On 2022-09-26, the public comments opened for Governor Youngkin's Model Policies for the Treatment of Transgender Students in Virginia’s Public Schools. It quickly gathered the most public comments of any policy on the Virginia Townhall site.
This project aims to (a) download those comments with minimal overhead, (b) classify them into "support" vs "oppose", and (c) perform some further analysis - clustering and exploratory text analysis - as time permits.
Scraping was fairly straightforward. To minimize client/server overhead, I used a paginated endpoint which supported 999 comments per page. Collected fields include Comment, Comment Title, CommentID, Commenter, and Date.
Raw output is written to all_comments.csv.
The raw data was about 40% apparent bots - groups of identical comments, often submitted thousands at a time. After removing comments with 5+ duplicates, the submission rate looked more like human activity, with night/day cycles.

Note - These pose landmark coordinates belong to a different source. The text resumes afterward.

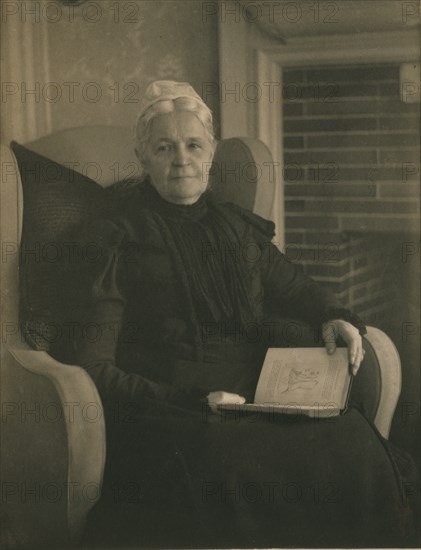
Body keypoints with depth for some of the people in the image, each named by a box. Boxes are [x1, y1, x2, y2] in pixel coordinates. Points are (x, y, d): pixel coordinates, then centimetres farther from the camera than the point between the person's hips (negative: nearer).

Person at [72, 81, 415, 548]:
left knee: (352, 441, -26)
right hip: (166, 413, -4)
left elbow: (295, 288, 34)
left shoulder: (239, 228, 20)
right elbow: (94, 367, -5)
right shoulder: (113, 241, 3)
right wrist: (192, 403, -17)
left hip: (260, 397, 5)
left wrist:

Since most (55%) of the comment titles literally contained the words "support" or "oppose", those comments provided an easy way to bootstrap labels for a simple random forest classifier with TF/IDF. The model had 99% accuracy on the labeled training data. I spot-checked a number of predictions for the unlabeled data, and they seemed reasonably good as well, so I used the predictions as an overall estimate of support vs. oppose classification.